The evidence base for KPV is weighted heavily toward preclinical data. Animal model studies — primarily in murine colitis models — have reported reductions in inflammatory markers, mucosal damage scores, and disease activity indices when KPV was administered orally or locally. A frequently cited study published in the journal Inflammatory Bowel Diseases demonstrated that orally delivered KPV-loaded nanoparticles reduced colitis severity in mice, an important finding because it suggests oral bioavailability may be achievable with appropriate formulation. In vitro work using human intestinal epithelial cell lines has shown reduced cytokine output following KPV exposure. Critically, as of this writing, no large-scale randomized controlled trials in humans have been completed or published for KPV. User self-reports in biohacker communities describe experimentation with subcutaneous injection and oral capsule formats for gut inflammation management, but these anecdotal accounts carry no controlled evidence weight and should be evaluated accordingly. This content is for educational purposes only and does not constitute medical advice.
Dosing ranges reported in research contexts vary substantially by model and administration route.

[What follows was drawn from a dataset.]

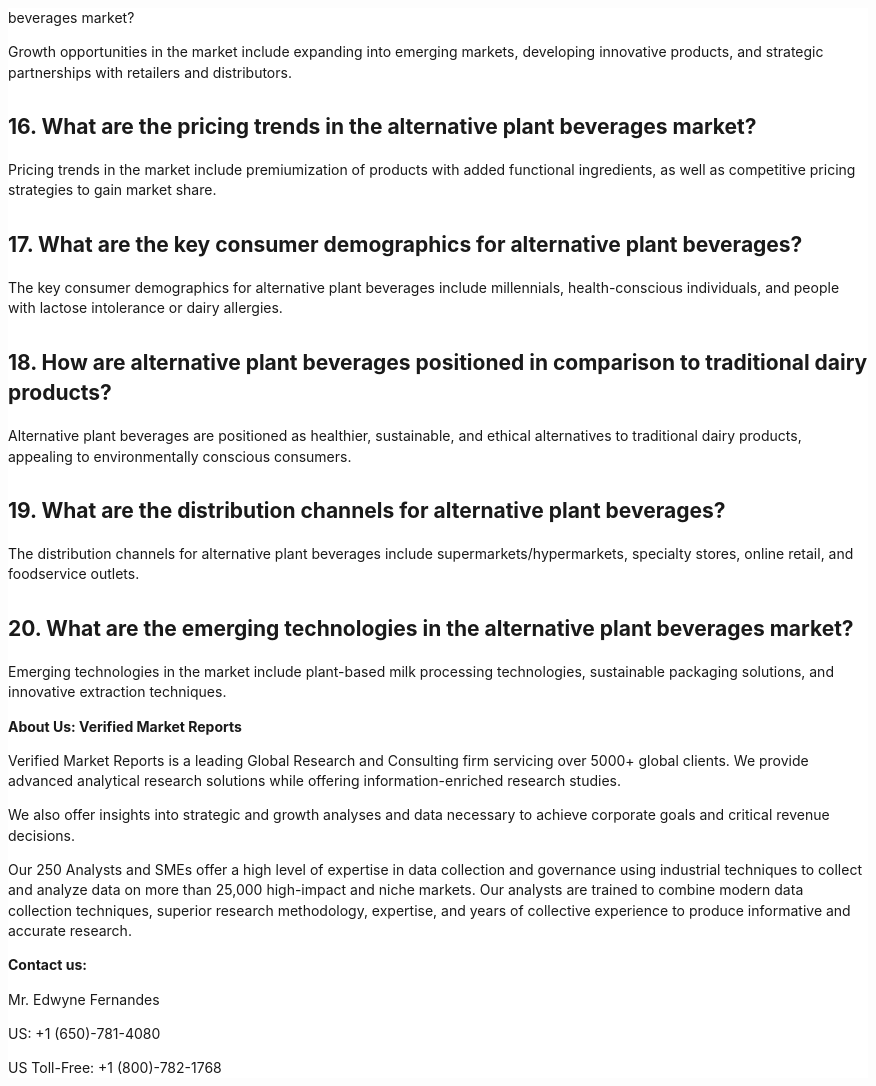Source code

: beverages market?</h2><p>Growth opportunities in the market include expanding into emerging markets, developing innovative products, and strategic partnerships with retailers and distributors.</p><h2>16. What are the pricing trends in the alternative plant beverages market?</h2><p>Pricing trends in the market include premiumization of products with added functional ingredients, as well as competitive pricing strategies to gain market share.</p><h2>17. What are the key consumer demographics for alternative plant beverages?</h2><p>The key consumer demographics for alternative plant beverages include millennials, health-conscious individuals, and people with lactose intolerance or dairy allergies.</p><h2>18. How are alternative plant beverages positioned in comparison to traditional dairy products?</h2><p>Alternative plant beverages are positioned as healthier, sustainable, and ethical alternatives to traditional dairy products, appealing to environmentally conscious consumers.</p><h2>19. What are the distribution channels for alternative plant beverages?</h2><p>The distribution channels for alternative plant beverages include supermarkets/hypermarkets, specialty stores, online retail, and foodservice outlets.</p><h2>20. What are the emerging technologies in the alternative plant beverages market?</h2><p>Emerging technologies in the market include plant-based milk processing technologies, sustainable packaging solutions, and innovative extraction techniques.</p></body></html></h3><p id="" class=""><strong>About Us: Verified Market Reports</strong></p><p id="" class="">Verified Market Reports is a leading Global Research and Consulting firm servicing over 5000+ global clients. We provide advanced analytical research solutions while offering information-enriched research studies.</p><p id="" class="">We also offer insights into strategic and growth analyses and data necessary to achieve corporate goals and critical revenue decisions.</p><p id="" class="">Our 250 Analysts and SMEs offer a high level of expertise in data collection and governance using industrial techniques to collect and analyze data on more than 25,000 high-impact and niche markets. Our analysts are trained to combine modern data collection techniques, superior research methodology, expertise, and years of collective experience to produce informative and accurate research.</p><p id="" class=""><strong>Contact us:</strong></p><p id="" class="">Mr. Edwyne Fernandes</p><p id="" class="">US: +1 (650)-781-4080</p><p id="" class="">US Toll-Free: +1 (800)-782-1768</p>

In murine colitis studies, researchers have used formulations delivering doses in the range of approximately 100–500 mcg per administration, often in nanoparticle-encapsulated oral form or via local instillation. In vitro concentrations used in cell studies are not directly translatable to human dosing. No standardized human research dose has been established. Dosing information referenced here is drawn from published research contexts only — it is not a recommendation for human use, and KPV is not approved for human therapeutic application in any major regulatory jurisdiction. Anyone handling this compound should do so within the applicable legal framework for research chemicals in their region.
Legally, KPV occupies the research chemical space in the United States, United Kingdom, and European Union — it is not scheduled as a controlled substance in most jurisdictions but is also not approved for human use. In Australia, unapproved peptides fall under stricter TGA scheduling rules and importation for personal use without a prescription is not permitted under standard provisions. From a sourcing standpoint, credible vendors of KPV should supply a certificate of analysis (COA) from an independent third-party lab confirming peptide identity via HPLC and mass spectrometry, purity of 98% or higher, and absence of common contaminants. Vials should be clearly labeled with lot number, molecular weight, and storage instructions. Lyophilized powder is the standard commercial form, requiring reconstitution with bacteriostatic water. Vendors who cannot provide third-party COAs on request, who make explicit therapeutic claims, or who do not implement basic age verification should be avoided.